In Thailand, for example, Kasriel says entire businesses are now being run on WhatsApp and Messenger, a trend which has enticed the company to build and introduce new ways for people to ask questions about specific products, make purchases, and receive order confirmations, tracking numbers and delivery status updates in real-time — all within Messenger.
Finally, for content creators, Kasriel says Meta will continue its investments to help them monetize through features that streamline payouts and new products.
One recent development on this topic is the launch last month of Meta’s first non-fungible token (NFT) offering, a test of digital collectibles on Instagram. The feature allows a select group of US creators and collectors to share and showcase the non-fungible tokens (NFTs) they have created or bought on Instagram.

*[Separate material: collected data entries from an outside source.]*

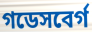
গডেসবের্গ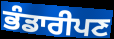
ਭੰਡਾਰੀਪਣ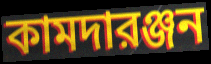
কামদারঞ্জনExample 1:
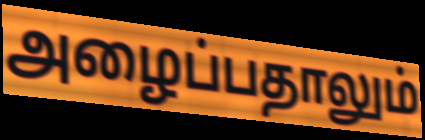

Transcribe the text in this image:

அழைப்பதாலும்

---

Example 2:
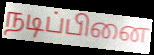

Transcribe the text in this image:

நடிப்பினை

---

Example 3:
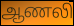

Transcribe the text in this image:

ஆணலி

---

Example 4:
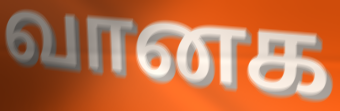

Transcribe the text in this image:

வானக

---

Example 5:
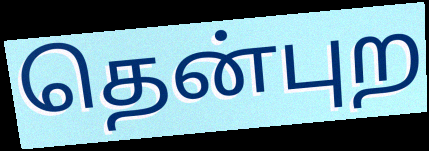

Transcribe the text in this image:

தென்புறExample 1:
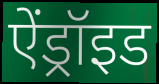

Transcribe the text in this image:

ऐंड्रॉइड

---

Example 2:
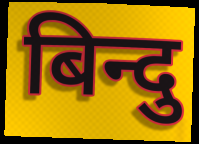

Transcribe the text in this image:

बिन्दु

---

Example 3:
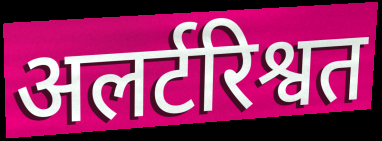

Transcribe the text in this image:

अलर्टरिश्वत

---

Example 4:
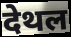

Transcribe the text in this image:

देथल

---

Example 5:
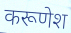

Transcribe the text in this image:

करूणेश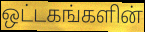
ஒட்டகங்களின்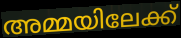
അമ്മയിലേക്ക്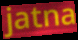
jatnaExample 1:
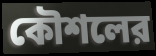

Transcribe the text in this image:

কৌশলের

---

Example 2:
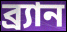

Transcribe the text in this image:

ব্র্যান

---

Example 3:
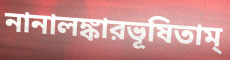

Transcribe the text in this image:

নানালঙ্কারভূষিতাম্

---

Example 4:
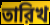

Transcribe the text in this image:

তারিখ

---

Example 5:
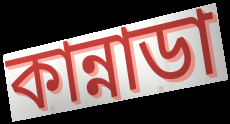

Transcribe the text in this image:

কান্নাডা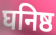
घनिष्ठ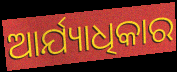
ଆର୍ଯ୍ୟାଧିକାର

It includes a connection with a digital wallet, the ability to share and post-digital collectibles and their public information, as well as automatic tagging of both the creator and collector.
The feature only supported NFTs built on the Ethereum and Polygon blockchains at the launch but will expand to Flow and Solana shortly.
Kasriel says Meta will also be bringing the test to Facebook soon.
Beyond NFTs, Kasriel says there is a multitude of other Web3 tokens which Meta feels are compelling. These include social tokens, community tokens, governance tokens, as well as tokenized real-world assets.